One airplane is approaching an airport from the north at $171 \mathrm{~km} / \mathrm{hr}$. A second airplane approaches from the east at $189 \mathrm{~km} / \mathrm{hr}$. Find the rate at which the distance between the planes changes when the southbound plane is $34 \mathrm{~km}$ away from the airport and the westbound plane is $18 \mathrm{~km}$ from the airport. Round to the nearest integer. A. $1,541 \mathrm{~km} / \mathrm{hr}$ B. $1,331 \mathrm{~km} / \mathrm{hr}$ C. $104 \mathrm{~km} / \mathrm{hr}$ D. $373 \mathrm{~km} / \mathrm{hr}$

Step 1 ：Let's denote the distance of the northbound plane to the airport as \(x\), the distance of the eastbound plane as \(y\), and the distance between the two planes as \(z\). Then we have \(x^2 + y^2 = z^2\).

Step 2 ：Differentiating both sides with respect to time \(t\), we get \(2x \frac{dx}{dt} + 2y \frac{dy}{dt} = 2z \frac{dz}{dt}\).

Step 3 ：We can solve this equation for \(\frac{dz}{dt}\), which is the rate at which the distance between the planes changes.

Step 4 ：We know the values of \(x\), \(y\), \(\frac{dx}{dt}\), and \(\frac{dy}{dt}\), so we can substitute them into the equation to find \(\frac{dz}{dt}\).

Step 5 ：Substituting the values, we get \(x = 34\), \(y = 18\), \(dx/dt = -171\), \(dy/dt = -189\), and \(z = \sqrt{34^2 + 18^2} = 38.47\).

Step 6 ：Substituting these values into the equation, we get \(\frac{dz}{dt} = 240\) km/hr.

Step 7 ：The negative sign indicates that the distance between the planes is decreasing, which makes sense because both planes are approaching the airport.

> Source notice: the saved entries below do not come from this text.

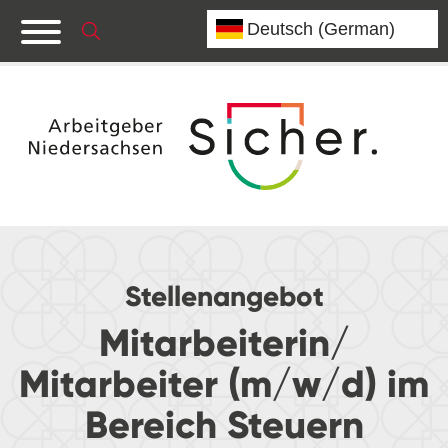
Stellenangebot
Mitarbeiterin/
Mitarbeiter (m/w/d) im
Bereich Steuern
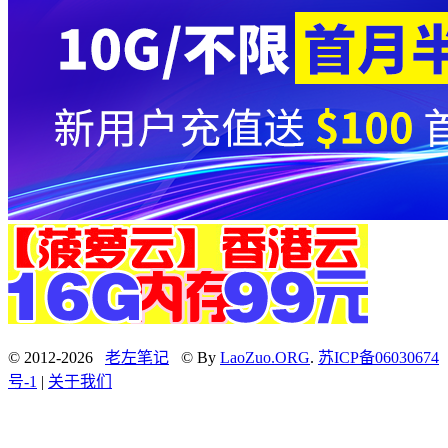
© 2012-2026
老左笔记
© By
LaoZuo.ORG
.
苏ICP备06030674
号-1
|
关于我们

Step 8 ：However, the question asks for the rate at which the distance changes, not whether it is increasing or decreasing. Therefore, we should take the absolute value of the rate to get the final answer.

Step 9 ：Final Answer: The rate at which the distance between the planes changes is \(\boxed{240}\) km/hr.